Mente vs. músculo: qual nos dá maior longevidade de vida?

Durante muito tempo acreditou-se que apenas o exercício físico contribuía para vivermos mais anos. Mas quem será que ganha o duelo: mente vs. músculo?

Mente vs. músculo: qual nos dá maior longevidade de vida?
É importante exercitar o órgão mais importante do corpo: o cérebro!

Todos sabemos que existem fortes evidências que demonstram a enorme vantagem da prática desportiva ao longo da vida e que relacionam uma maior longevidade com a prática de desporto de alto rendimento. Mas pouco se sabe sobre a longevidade daqueles que estão envolvidos em desportos que exigem uma grande ginástica mental, como é o caso do xadrez. Quem será que ganha esta corrida mente vs. músculo?

Qual a relação entre a prática de atividade física e a longevidade?


mente vs. musculo

Nas últimas décadas foram realizadas várias investigações com o intuito de compreender a relação entre a prática desportiva e uma maior esperança média de vida. Estes estudos focaram-se numa ampla gama de desportos físicos e constataram que de forma consistente os atletas de elite apresentam uma taxa de mortalidade significativamente menor quando comparados com a população geral.

De forma consistente, diferentes investigações têm demonstrado que a prática de exercício físico é fundamental na promoção da longevidade e acarreta inúmeros benefícios à saúde física, previne ou retarda o declínio intelectual, reduz o stress, e aumenta os níveis de bem-estar geral.

Mais ainda, a prática de exercício ao longo da vida está associada a uma diminuição dos marcadores inflamatórios, melhoria da sensibilidade à insulina e diminuição dos triglicerídeos, independentemente da idade.

Um dos muitos estudos realizados neste âmbito aponta que os atletas de elite vivem entre 4 a 8 anos mais, face à população geral.
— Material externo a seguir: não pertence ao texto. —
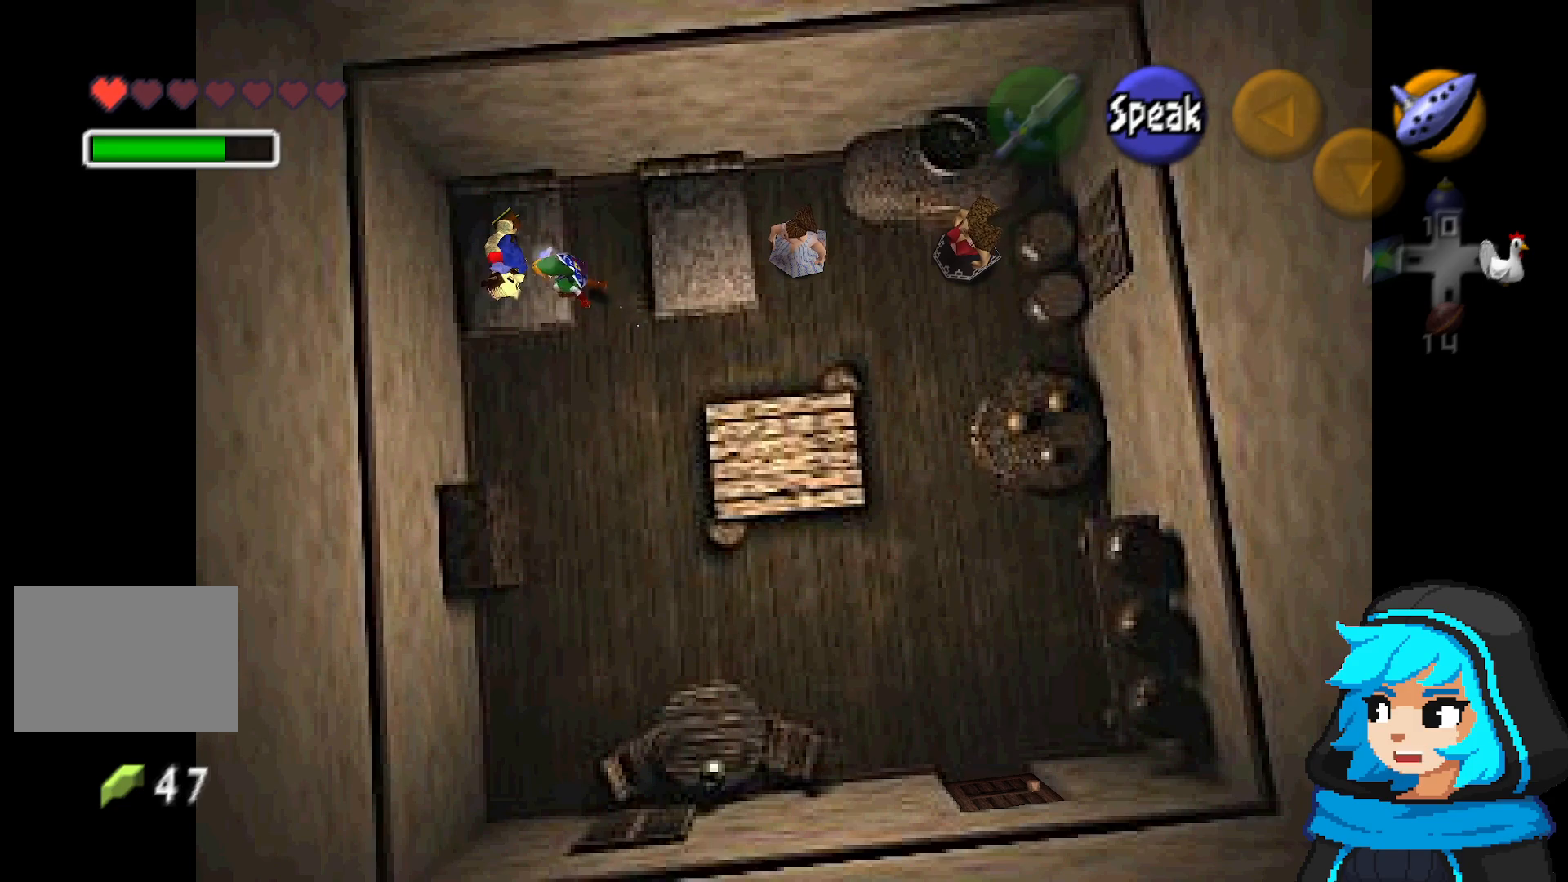
{"dt_ms": 500, "buttons": [], "left_stick": "center", "events": [[83, "left_stick", "center"]]}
Por outro lado, muito pouco se sabe sobre os atletas envolvidos nos desportos onde a componente mental domina.

Mente vs. músculo: qual nos dá maior longevidade de vida?
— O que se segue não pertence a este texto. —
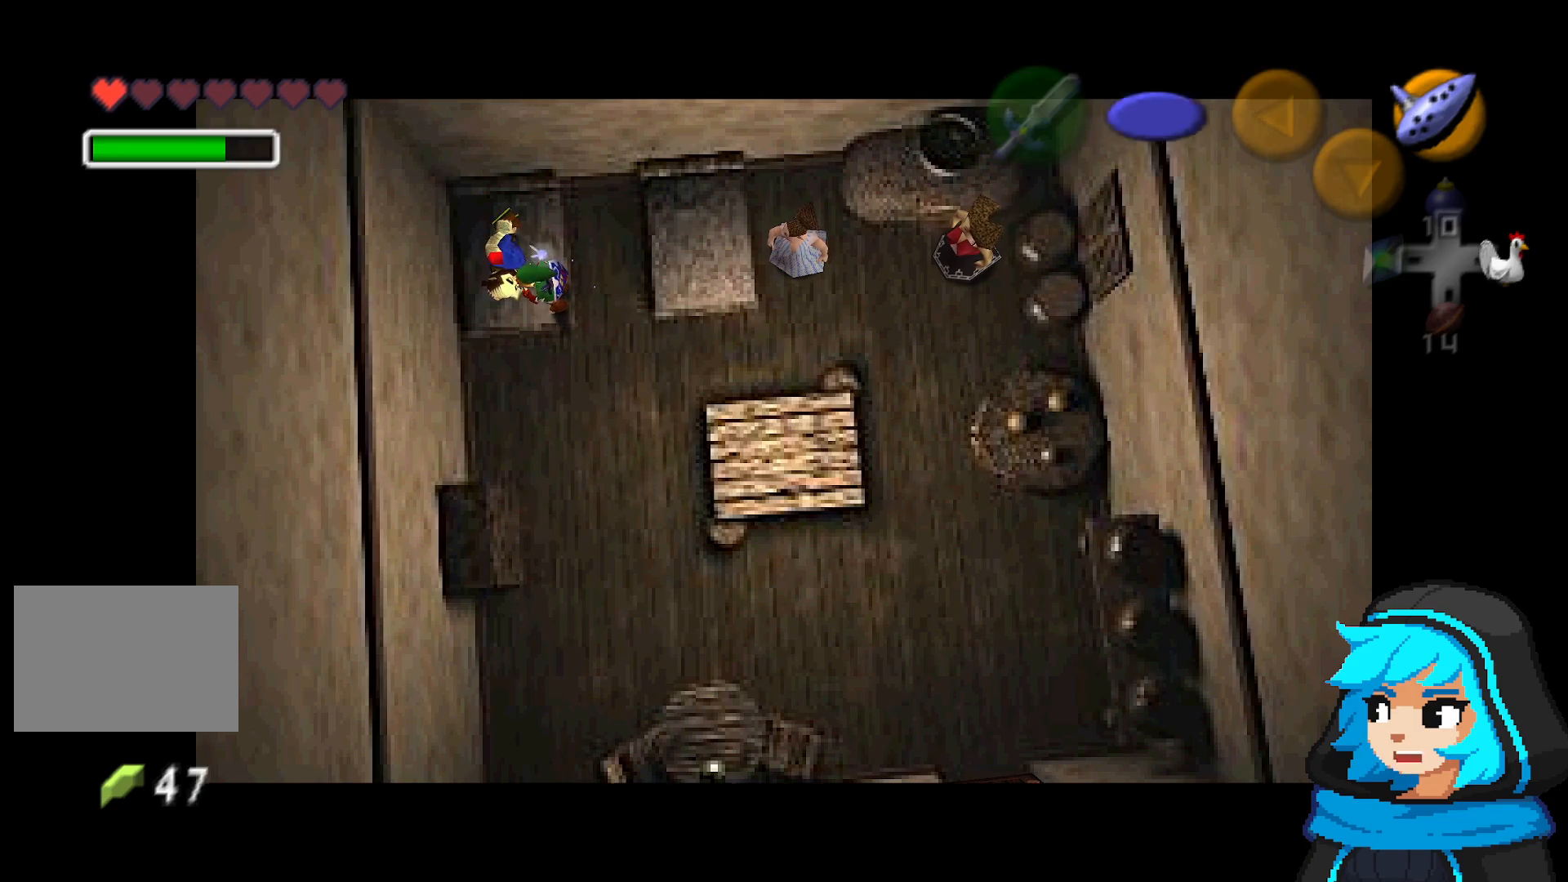
{"dt_ms": 500, "buttons": [], "left_stick": "center", "events": []}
Muito recentemente foi desenvolvido um estudo com o objetivo perceber quem ganha, ao nível da maior longevidade de vida: grandes jogadores de xadrez, atletas olímpicos ou a população geral? De forma simples, para alcançar uma maior esperança de vida em que é que devemos apostar: mente vs. músculo?

Os resultados desde estudo mostraram que os jogadores de xadrez de elite vivem mais anos que a população em geral e têm uma esperança média de vida semelhante à dos atletas de elite que praticam desportos físicos.

Os investigadores referem que estes achados podem dever-se a vários factos, nomeadamente:

  • Jogar xadrez pode reduzir o risco de demência, bem como alterar fisicamente a estrutura do cérebro, o que aumenta a longevidade;
  • Atletas que jogam xadrez, para estarem ao mais ao mais alto nível, tendem a praticar exercício físico e a adotar uma alimentação saudável.

Estes dados são surpreendentes e reforçam a importância de nos mantermos cognitivamente ativos e saudáveis ao longo da vida. Assim sendo, jogar xadrez ou outras atividades cognitivamente estimulantes permitem-nos jogar no jogo da vida durante mais tempo e de forma mais saudável.

Assim sendo, mente vs. músculo, quem ganha? O melhor parece ser mesmo apostar em ambos! Mantenha-se física e cognitivamente ativo!

10 Benefícios da prática de xadrez


menino a jogar xadrez

Este importante estudo debruçou-se sobre o xadrez, na medida em que este jogo se tornou um excelente campo de testes para investigações na área da cognição. A ideia de que a prática de xadrez favorece o desenvolvimento de áreas específicas do cérebro tem despertado o interesse de especialistas desde há muito tempo e inúmeras vantagens têm sido encontradas:

1 – Estimula a capacidade de antecipação;

2 – Estimula o raciocínio lógico e abstrato;

3 – Estimula as capacidades cognitivas de uma forma lúdica e prazerosa;

4 – Desenvolve a capacidade de atenção e concentração;

5 – Ensina a saber esperar e a ser paciente;

6 – Estimula a imaginação: cada movimento no jogo abre uma infinidade de opções;

7 – Treina a capacidade de tomada de decisões: permite aprender com os erros, criar novas e melhores soluções e potencia a capacidade de análise de consequências;

8 – Estimula a capacidade de reconhecer padrões;

9 – Potencia a capacidade de memória;

10 . Ensina a saber ganhar e perder.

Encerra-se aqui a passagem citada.